### YOUR ASSIGNMENT
Your copy of the listing should be exact and should contain no pictures.

### SUPPLIED INFORMATION
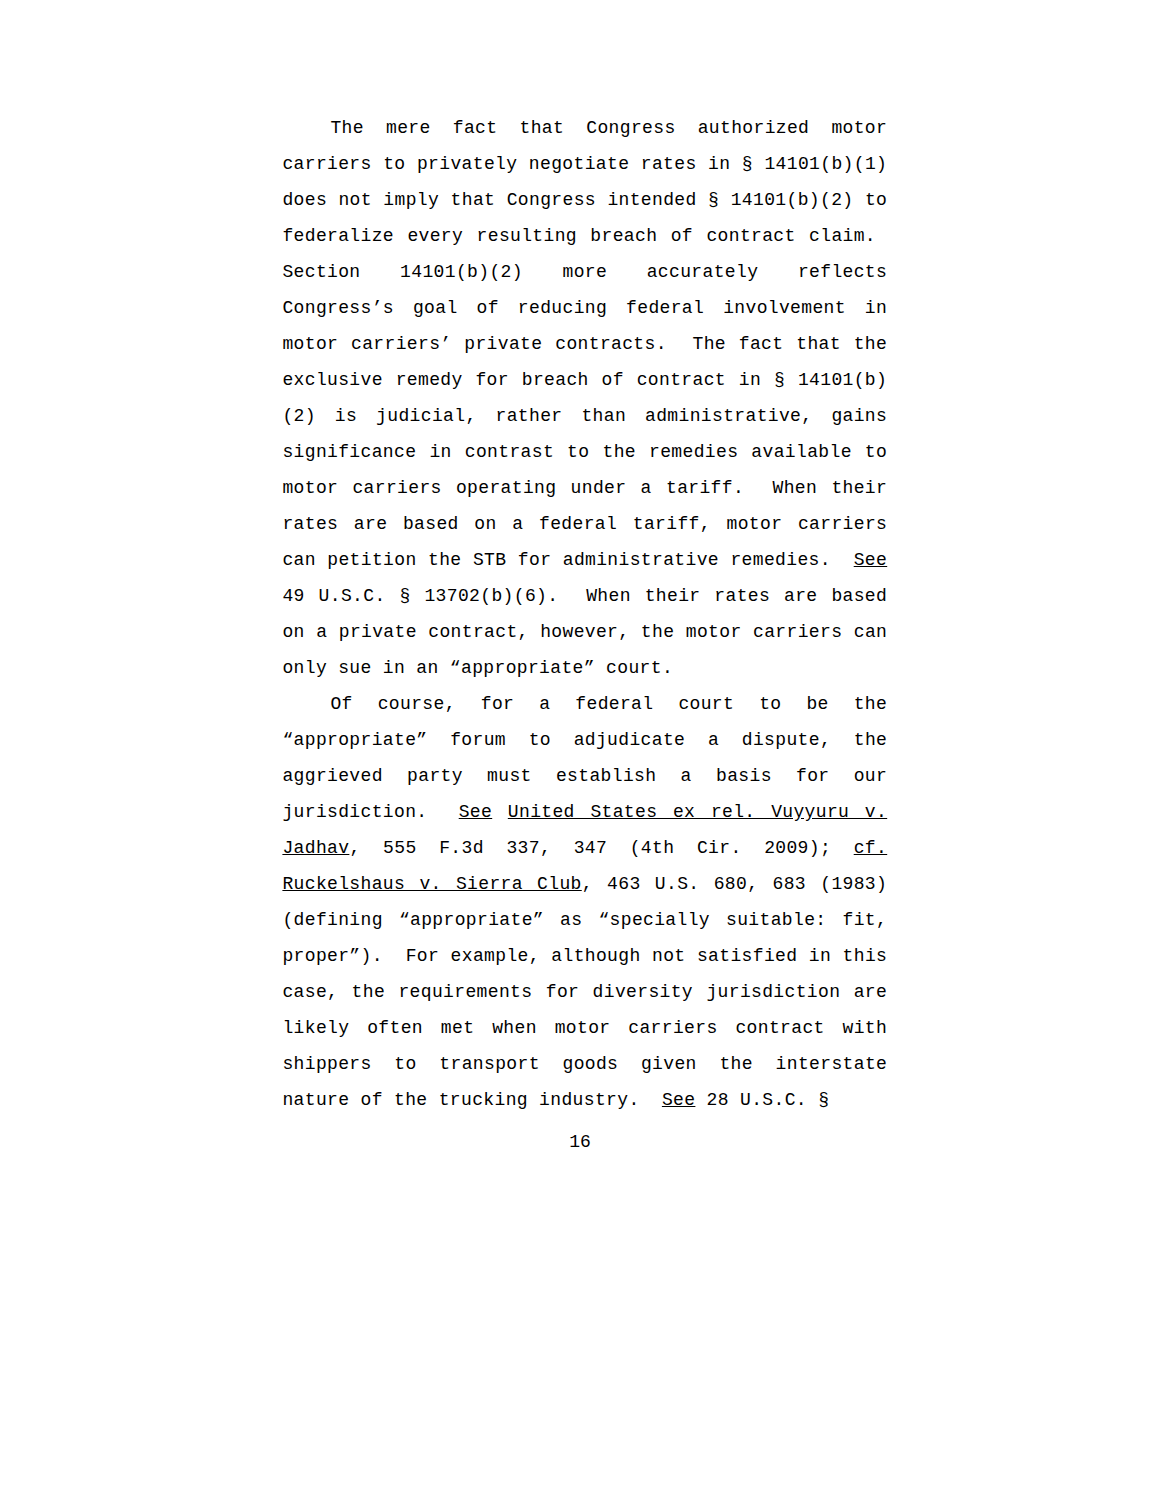The mere fact that Congress authorized motor carriers to privately negotiate rates in § 14101(b)(1) does not imply that Congress intended § 14101(b)(2) to federalize every resulting breach of contract claim. Section 14101(b)(2) more accurately reflects Congress’s goal of reducing federal involvement in motor carriers’ private contracts. The fact that the exclusive remedy for breach of contract in § 14101(b)(2) is judicial, rather than administrative, gains significance in contrast to the remedies available to motor carriers operating under a tariff. When their rates are based on a federal tariff, motor carriers can petition the STB for administrative remedies. See 49 U.S.C. § 13702(b)(6). When their rates are based on a private contract, however, the motor carriers can only sue in an “appropriate” court.
Of course, for a federal court to be the “appropriate” forum to adjudicate a dispute, the aggrieved party must establish a basis for our jurisdiction. See United States ex rel. Vuyyuru v. Jadhav, 555 F.3d 337, 347 (4th Cir. 2009); cf. Ruckelshaus v. Sierra Club, 463 U.S. 680, 683 (1983) (defining “appropriate” as “specially suitable: fit, proper”). For example, although not satisfied in this case, the requirements for diversity jurisdiction are likely often met when motor carriers contract with shippers to transport goods given the interstate nature of the trucking industry. See 28 U.S.C. §
16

### TASK ANSWER
The mere fact that Congress authorized motor carriers to privately negotiate rates in § 14101(b)(1) does not imply that Congress intended § 14101(b)(2) to federalize every resulting breach of contract claim. Section 14101(b)(2) more accurately reflects Congress’s goal of reducing federal involvement in motor carriers’ private contracts. The fact that the exclusive remedy for breach of contract in § 14101(b)(2) is judicial, rather than administrative, gains significance in contrast to the remedies available to motor carriers operating under a tariff. When their rates are based on a federal tariff, motor carriers can petition the STB for administrative remedies. See 49 U.S.C. § 13702(b)(6). When their rates are based on a private contract, however, the motor carriers can only sue in an “appropriate” court.
Of course, for a federal court to be the “appropriate” forum to adjudicate a dispute, the aggrieved party must establish a basis for our jurisdiction. See United States ex rel. Vuyyuru v. Jadhav, 555 F.3d 337, 347 (4th Cir. 2009); cf. Ruckelshaus v. Sierra Club, 463 U.S. 680, 683 (1983) (defining “appropriate” as “specially suitable: fit, proper”). For example, although not satisfied in this case, the requirements for diversity jurisdiction are likely often met when motor carriers contract with shippers to transport goods given the interstate nature of the trucking industry. See 28 U.S.C. §
16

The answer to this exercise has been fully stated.